I didn't die. I have lived to see my kids become bigger and wiser than me. But I did learn that 'time management' is not about packing as much into life as possible, but taking out as much out as possible -- everything that, in the final analysis, doesn't really matter. I loved this book.




*in my little world at least

Tuesday, May 13, 2008

French women don't get fat: Mireille Guiliano

'Nothing is sinfully delicious. If you really adore something, as I adore chocolate, there is a place for it in your life. But we cannot allow guilt-ridden scarfing. Only with cultivated pleasure can you enjoy chocolate in the clear light of day.'

I've been driving my family mad with references to this book which can summed up as: knowing your enemies, drinking lots of water and champagne, and relishing fresh, in-season food in small portions.

I don't know what 'scarfing' means but plan to use it sometime.

Monday, May 12, 2008

The Bible

It seems slightly odd to include the New and Old Testaments in a list of favourite books, but it would be even odder to leave it out, given it's the only book I read virtually every day.

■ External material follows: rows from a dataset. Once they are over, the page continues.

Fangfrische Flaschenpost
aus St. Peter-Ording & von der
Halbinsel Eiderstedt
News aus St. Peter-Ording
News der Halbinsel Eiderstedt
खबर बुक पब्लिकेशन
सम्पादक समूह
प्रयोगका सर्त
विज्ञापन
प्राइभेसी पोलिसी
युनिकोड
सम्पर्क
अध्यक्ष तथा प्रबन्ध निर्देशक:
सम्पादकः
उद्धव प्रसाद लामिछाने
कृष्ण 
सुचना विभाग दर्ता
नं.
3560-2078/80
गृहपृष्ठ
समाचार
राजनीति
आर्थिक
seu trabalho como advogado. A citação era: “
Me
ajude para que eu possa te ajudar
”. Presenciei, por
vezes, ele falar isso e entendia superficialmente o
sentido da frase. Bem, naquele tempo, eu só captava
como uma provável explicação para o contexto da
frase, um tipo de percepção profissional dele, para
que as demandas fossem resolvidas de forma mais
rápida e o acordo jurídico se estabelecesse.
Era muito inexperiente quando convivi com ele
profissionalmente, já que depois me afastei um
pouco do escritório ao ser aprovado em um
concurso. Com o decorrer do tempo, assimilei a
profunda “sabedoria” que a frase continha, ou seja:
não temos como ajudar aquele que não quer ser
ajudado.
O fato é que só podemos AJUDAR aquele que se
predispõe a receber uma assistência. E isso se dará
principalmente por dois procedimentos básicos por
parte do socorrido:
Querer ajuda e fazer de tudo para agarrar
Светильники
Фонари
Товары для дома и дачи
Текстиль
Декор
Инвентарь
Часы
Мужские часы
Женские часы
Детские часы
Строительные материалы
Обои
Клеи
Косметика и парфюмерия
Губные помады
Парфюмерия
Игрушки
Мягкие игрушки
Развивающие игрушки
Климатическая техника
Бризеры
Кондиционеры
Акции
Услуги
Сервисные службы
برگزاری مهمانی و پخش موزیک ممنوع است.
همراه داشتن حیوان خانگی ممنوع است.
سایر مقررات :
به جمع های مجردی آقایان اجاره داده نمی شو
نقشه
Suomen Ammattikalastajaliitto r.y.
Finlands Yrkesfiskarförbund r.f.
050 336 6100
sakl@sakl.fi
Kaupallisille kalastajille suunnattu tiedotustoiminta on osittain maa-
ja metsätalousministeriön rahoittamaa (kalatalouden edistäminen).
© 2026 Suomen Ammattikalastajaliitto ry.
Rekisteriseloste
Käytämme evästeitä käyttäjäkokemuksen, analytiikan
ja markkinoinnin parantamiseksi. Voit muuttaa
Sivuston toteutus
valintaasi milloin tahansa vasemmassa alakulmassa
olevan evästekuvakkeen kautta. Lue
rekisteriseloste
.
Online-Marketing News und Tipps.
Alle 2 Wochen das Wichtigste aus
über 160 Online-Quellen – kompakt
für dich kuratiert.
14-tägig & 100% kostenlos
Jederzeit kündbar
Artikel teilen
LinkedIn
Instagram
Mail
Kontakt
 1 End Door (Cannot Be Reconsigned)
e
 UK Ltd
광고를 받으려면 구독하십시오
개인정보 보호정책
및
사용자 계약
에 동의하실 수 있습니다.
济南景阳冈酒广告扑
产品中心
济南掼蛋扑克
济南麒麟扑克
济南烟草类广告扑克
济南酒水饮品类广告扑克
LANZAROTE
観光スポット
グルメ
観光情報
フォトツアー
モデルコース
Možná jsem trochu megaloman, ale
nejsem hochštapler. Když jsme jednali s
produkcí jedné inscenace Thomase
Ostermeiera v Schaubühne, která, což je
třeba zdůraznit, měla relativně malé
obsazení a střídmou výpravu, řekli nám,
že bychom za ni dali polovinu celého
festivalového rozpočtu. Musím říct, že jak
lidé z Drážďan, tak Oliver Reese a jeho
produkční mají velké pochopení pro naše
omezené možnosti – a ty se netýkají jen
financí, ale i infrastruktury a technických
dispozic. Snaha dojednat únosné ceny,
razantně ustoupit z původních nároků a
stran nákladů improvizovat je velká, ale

The version highlighted is a modern, easy-to-read, thought-for-thought translation of the original, with a funky metal cover, a Bible that not only slips into a bag but also sets off airport security alarms and probably stops bullets.

This is a fine version but I think the best idea is to read every version you can get your hands on, including the word-for-word translations like the NIV and paraphrases like The Message. Then buy a Greek-English interlinear version and a book like Vine's Dictionary of New Testament words and make your own translations. The New Testament has sold even more copies than the Da Vinci Code, I'm told, so there must be something in it.